Your goal:
An exact copy of the entries, with every picture omitted, is what is needed here.

(Saved entries)
=== Section Start ===
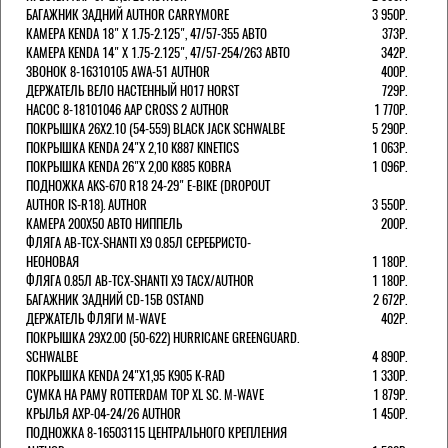
БАГАЖНИК ЗАДНИЙ AUTHOR CARRYMORE
3 950Р.
КАМЕРА KENDA 18" Х 1.75-2.125", 47/57-355 АВТО
373Р.
КАМЕРА KENDA 14" Х 1.75-2.125", 47/57-254/263 АВТО
342Р.
ЗВОНОК 8-16310105 AWA-51 AUTHOR
400Р.
ДЕРЖАТЕЛЬ ВЕЛО НАСТЕННЫЙ H017 HORST
729Р.
НАСОС 8-18101046 AAP CROSS 2 AUTHOR
1 770Р.
ПОКРЫШКА 26X2.10 (54-559) BLACK JACK SCHWALBE
5 290Р.
ПОКРЫШКА KENDA 24"Х 2,10 K887 KINETICS
1 063Р.
ПОКРЫШКА KENDA 26"Х 2,00 K885 KOBRA
1 096Р.
ПОДНОЖКА AKS-670 R18 24-29" E-BIKE (DROPOUT
AUTHOR IS-R18). AUTHOR
3 550Р.
КАМЕРА 200Х50 АВТО НИППЕЛЬ
200Р.
ФЛЯГА AB-TCX-SHANTI X9 0.85Л СЕРЕБРИСТО-
НЕОНОВАЯ
1 180Р.
ФЛЯГА 0.85Л AB-TCX-SHANTI X9 TACX/AUTHOR
1 180Р.
БАГАЖНИК ЗАДНИЙ CD-15B OSTAND
2 672Р.
ДЕРЖАТЕЛЬ ФЛЯГИ M-WAVE
402Р.
ПОКРЫШКА 29X2.00 (50-622) HURRICANE GREENGUARD.
SCHWALBE
4 890Р.
ПОКРЫШКА KENDA 24"Х1,95 K905 K-RAD
1 330Р.
СУМКА НА РАМУ ROTTERDAM TOP XL SC. M-WAVE
1 879Р.
КРЫЛЬЯ AXP-04-24/26 AUTHOR
1 450Р.
ПОДНОЖКА 8-16503115 ЦЕНТРАЛЬНОГО КРЕПЛЕНИЯ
=== Section End ===
Task output:
БАГАЖНИК ЗАДНИЙ AUTHOR CARRYMORE
3 950Р.
КАМЕРА KENDA 18" Х 1.75-2.125", 47/57-355 АВТО
373Р.
КАМЕРА KENDA 14" Х 1.75-2.125", 47/57-254/263 АВТО
342Р.
ЗВОНОК 8-16310105 AWA-51 AUTHOR
400Р.
ДЕРЖАТЕЛЬ ВЕЛО НАСТЕННЫЙ H017 HORST
729Р.
НАСОС 8-18101046 AAP CROSS 2 AUTHOR
1 770Р.
ПОКРЫШКА 26X2.10 (54-559) BLACK JACK SCHWALBE
5 290Р.
ПОКРЫШКА KENDA 24"Х 2,10 K887 KINETICS
1 063Р.
ПОКРЫШКА KENDA 26"Х 2,00 K885 KOBRA
1 096Р.
ПОДНОЖКА AKS-670 R18 24-29" E-BIKE (DROPOUT
AUTHOR IS-R18). AUTHOR
3 550Р.
КАМЕРА 200Х50 АВТО НИППЕЛЬ
200Р.
ФЛЯГА AB-TCX-SHANTI X9 0.85Л СЕРЕБРИСТО-
НЕОНОВАЯ
1 180Р.
ФЛЯГА 0.85Л AB-TCX-SHANTI X9 TACX/AUTHOR
1 180Р.
БАГАЖНИК ЗАДНИЙ CD-15B OSTAND
2 672Р.
ДЕРЖАТЕЛЬ ФЛЯГИ M-WAVE
402Р.
ПОКРЫШКА 29X2.00 (50-622) HURRICANE GREENGUARD.
SCHWALBE
4 890Р.
ПОКРЫШКА KENDA 24"Х1,95 K905 K-RAD
1 330Р.
СУМКА НА РАМУ ROTTERDAM TOP XL SC. M-WAVE
1 879Р.
КРЫЛЬЯ AXP-04-24/26 AUTHOR
1 450Р.
ПОДНОЖКА 8-16503115 ЦЕНТРАЛЬНОГО КРЕПЛЕНИЯ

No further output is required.